----- Entries provided -----
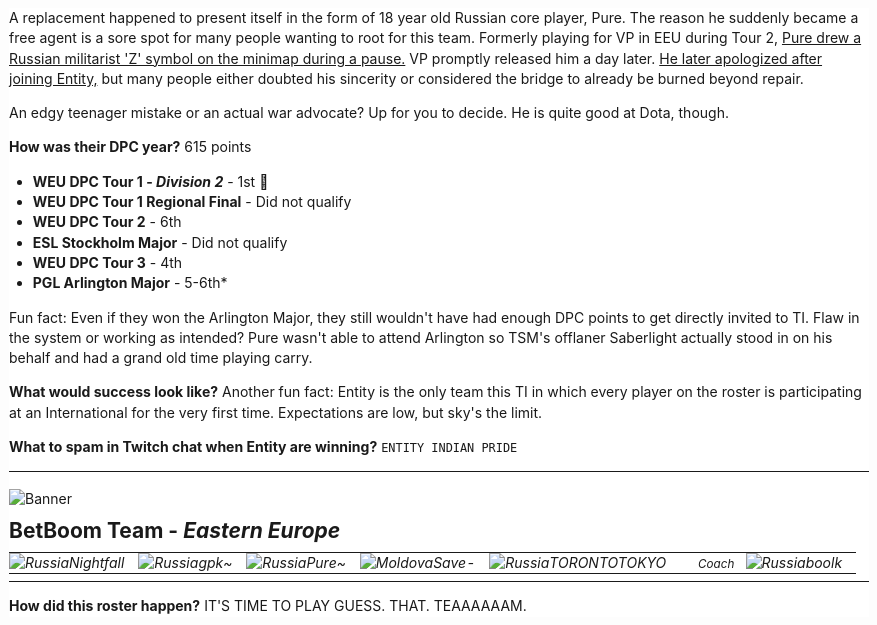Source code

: A replacement happened to present itself in the form of 18 year old Russian core player, Pure. The reason he suddenly became a free agent is a sore spot for many people wanting to root for this team. Formerly playing for VP in EEU during Tour 2, [Pure drew a Russian militarist 'Z' symbol on the minimap during a pause.](https://dotesports.com/dota-2/news/virtus-pro-dota-disqualified-dpc-regional-playoffs-pure-draws-z-on-mini-map) VP promptly released him a day later. [He later apologized after joining Entity,](https://twitter.com/puredota187/status/1533128464244609025) but many people either doubted his sincerity or considered the bridge to already be burned beyond repair.

An edgy teenager mistake or an actual war advocate? Up for you to decide. He is quite good at Dota, though.

**How was their DPC year?** 615 points

* **WEU DPC Tour 1 - _Division 2_** - 1st 🥇
* **WEU DPC Tour 1 Regional Final** - Did not qualify
* **WEU DPC Tour 2** - 6th
* **ESL Stockholm Major** - Did not qualify
* **WEU DPC Tour 3** - 4th
* **PGL Arlington Major** - 5-6th*

Fun fact: Even if they won the Arlington Major, they still wouldn't have had enough DPC points to get directly invited to TI. Flaw in the system or working as intended? Pure wasn't able to attend Arlington so TSM's offlaner Saberlight actually stood in on his behalf and had a grand old time playing carry.

**What would success look like?** Another fun fact: Entity is the only team this TI in which every player on the roster is participating at an International for the very first time. Expectations are low, but sky's the limit.

**What to spam in Twitch chat when Entity are winning?** `ENTITY INDIAN PRIDE`

<hr style="margin-bottom: 1.2em;">
<p style="margin: 0.5em 0;"><img src="./../../../img/ti11teams/betboom.jpg" alt="Banner"></p>
<h2 style="margin: 0.25em 0;">BetBoom Team - <i>Eastern Europe</i></h2>
<style type="text/css">table {margin: 0.25em 0; overflow: hidden} tr td {display: inline-block;padding:0 1em 0 0;font-style: italic;border: 0px solid}</style>
<table>
  <tbody><tr>
    <td><img src="../../../img/assets/blank.gif" class="flag flag-ru" title="Russia" alt="Russia">Nightfall</td>
    <td><img src="../../../img/assets/blank.gif" class="flag flag-ru" title="Russia" alt="Russia">gpk~</td> 
    <td><img src="../../../img/assets/blank.gif" class="flag flag-ru" title="Russia" alt="Russia">Pure~</td>
    <td><img src="../../../img/assets/blank.gif" class="flag flag-md" title="Moldova" alt="Moldova">Save-</td>
    <td><img src="../../../img/assets/blank.gif" class="flag flag-ru" title="Russia" alt="Russia">TORONTOTOKYO</td>
    <td>&nbsp;</td>
    <td><i style="font-size: smaller;">Coach</i>&nbsp;&nbsp;&nbsp;<img src="../../../img/assets/blank.gif" class="flag flag-ru" title="Russia" alt="Russia">boolk</td></tr>
   </tbody>
</table>
<hr style="margin: 0.5em 0;">

**How did this roster happen?** IT'S TIME TO PLAY GUESS. THAT. TEAAAAAAM.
-----
■ Task prompt
Please copy, exactly and with nothing else, the lines above beginning at the line that has "- _Division 2_** - 1st 🥇" and ending with the line that has "Fun fact: Even".

■ The answer
* **WEU DPC Tour 1 - _Division 2_** - 1st 🥇
* **WEU DPC Tour 1 Regional Final** - Did not qualify
* **WEU DPC Tour 2** - 6th
* **ESL Stockholm Major** - Did not qualify
* **WEU DPC Tour 3** - 4th
* **PGL Arlington Major** - 5-6th*

Fun fact: Even if they won the Arlington Major, they still wouldn't have had enough DPC points to get directly invited to TI. Flaw in the system or working as intended? Pure wasn't able to attend Arlington so TSM's offlaner Saberlight actually stood in on his behalf and had a grand old time playing carry.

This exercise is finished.